Edsko de Vries a écrit :
> Hi,
>
> Suppose we have a definition such as
>
> Inductive L : Set := 
>   | Base : L
>   | Ind : L -> L.
>
> Then when we do a proof by induction on L, for the 'Ind' case, the induction
> principle derived by Coq tells me that the property holds for the sub-L.
> However, what if we need to know that the property holds for a sub-sub-L? For
> example, consider
>
> Fixpoint foo (l: L) : nat := match l with
>   | Base => 0
>   | Ind l' => match l' with
>     | Base => 0
>     | Ind l'' => foo l''
>     end
>   end. 
>
> Theorem foo_zero : forall (l:L), foo l = 0.
>
> When I try to do a normal proof by induction, the induction hypothesis is no
> use in the Ind Ind case:
>
> Proof.
> induction l.
> reflexivity.
> induction l.
> reflexivity.
> simpl.
>
> 1 subgoal
> l : L
> IHl : foo (Ind l) = 0
> IHl0 : foo l = 0 -> foo (Ind l) = 0
> ______________________________________(1/1)
> foo l = 0
>
> At which point we're stuck (I think?). Now, up until recently the
> 'induction principle' was a bit of magic to me, until I realised that it
> was simply a fold (in the functional programming sense), and that so it
> must be possible to define these proofs directly. Indeed, I can prove
> foo_zero as follows:
>
> Proof.
> refine (fix f (l:L) : foo l = 0 := _).
> elim l.
> reflexivity.
> intros.
> elim l0.
> reflexivity.
> intros.
> simpl.
> apply f.
> Qed.
>
> Although I'm quite happy I understood this, I would still like to be able to
> use the proof style of the first attempt. Is it possible? 
>   
As previous posters indicated, functional induction permits to do that 
by generating an induction principle derived from the function.

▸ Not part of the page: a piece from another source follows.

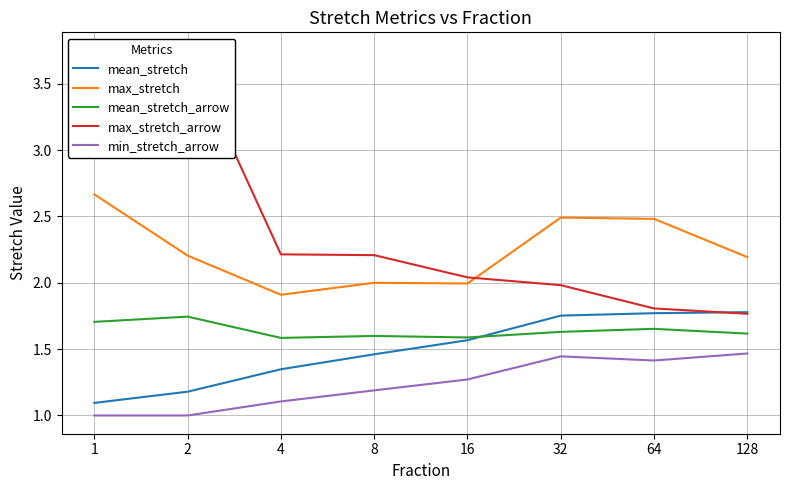

Is the value of max_stretch_arrow at 4 greater than the value of mean_stretch at 1?

Yes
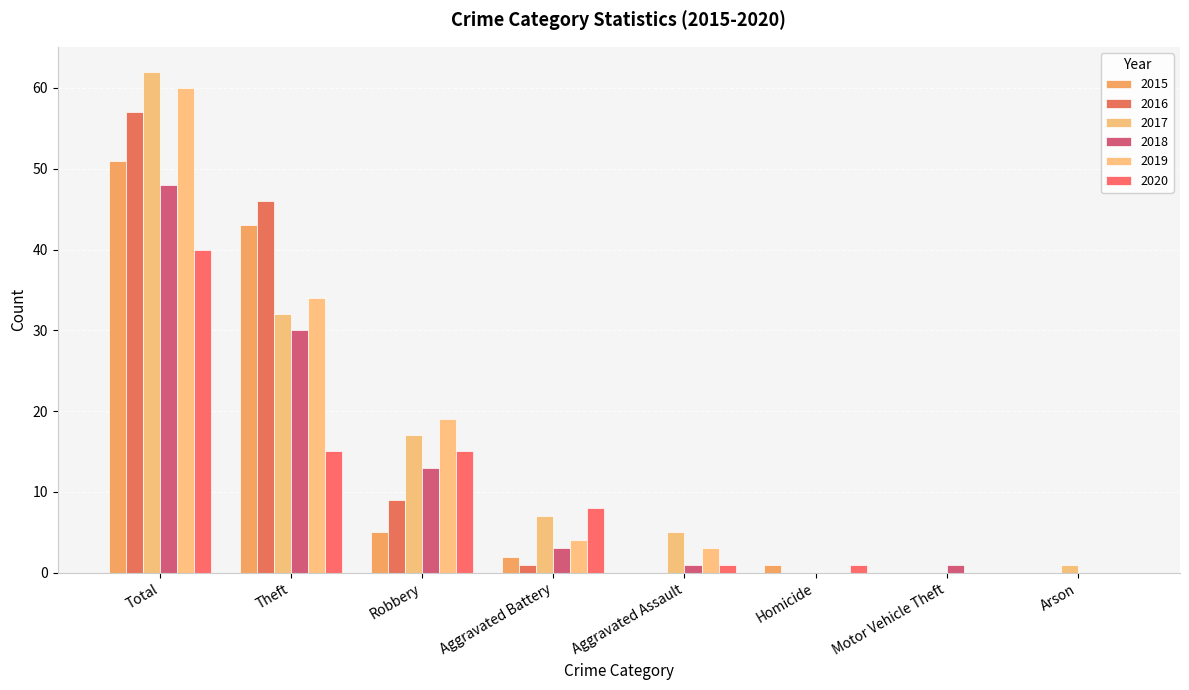

What are all the series names shown in the legend?

2015, 2016, 2017, 2018, 2019, 2020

Alternatively, you could define foo and prove it has the expected 
property at the same time using dependently-typed programming. E.g, 
using the Program extension:

<<
Inductive L : Set :=
 | Base : L
 | Ind : L -> L.

Obligations Tactic := idtac.

Program Fixpoint foo (l: L) : { r : nat | r = 0 } := match l with
 | Base => 0
 | Ind l' => match l' with
   | Base => 0
   | Ind l'' => foo l''
   end
 end.

Obligations.

Solve Obligations using reflexivity.
>>

If you do not change the default obligations tactic to a dummy they are 
solved automatically.

Another way would be to define the induction principle by hand, keeping 
the original definition of foo. e.g:

<<
Require Import Coq.Program.Program.
Obligations Tactic := program_simpl.

Program Fixpoint L_ind' (P : L -> Prop)
 (pbase : P Base) (pbase2 : P (Ind Base)) (pind : forall l : L, P l -> 
P (Ind (Ind l))) (l : L) {struct l}: P l :=
 match l with
   | Base => pbase
   | Ind l' =>
     match l' with
       | Base => pbase2
       | Ind l'' => pind l'' (L_ind' P pbase pbase2 pind l'')
     end
 end.

Lemma foo_0 : forall l, foo l = 0.
Proof.
 induction l using L_ind' ; simpl ; trivial.
Qed.
>>

You can even get by without using Program or writting ugly terms in this 
case with:
<<
Fixpoint L_ind' (P : L -> Prop)
 (pbase : P Base)
 (pbase2 : P (Ind Base))
 (pind : forall l : L, P l -> P (Ind (Ind l))) (l : L) {struct l}: P l :=
 match l return P l with
   | Base => pbase
   | Ind Base => pbase2
   | Ind (Ind l') => pind l' (L_ind' P pbase pbase2 pind l')
 end.
>>

I'm not sure such an induction principle would be generaly useful in 
your case though...

Hope this helps,

--
Matthieu Sozeau
http://www.lri.fr/~sozeau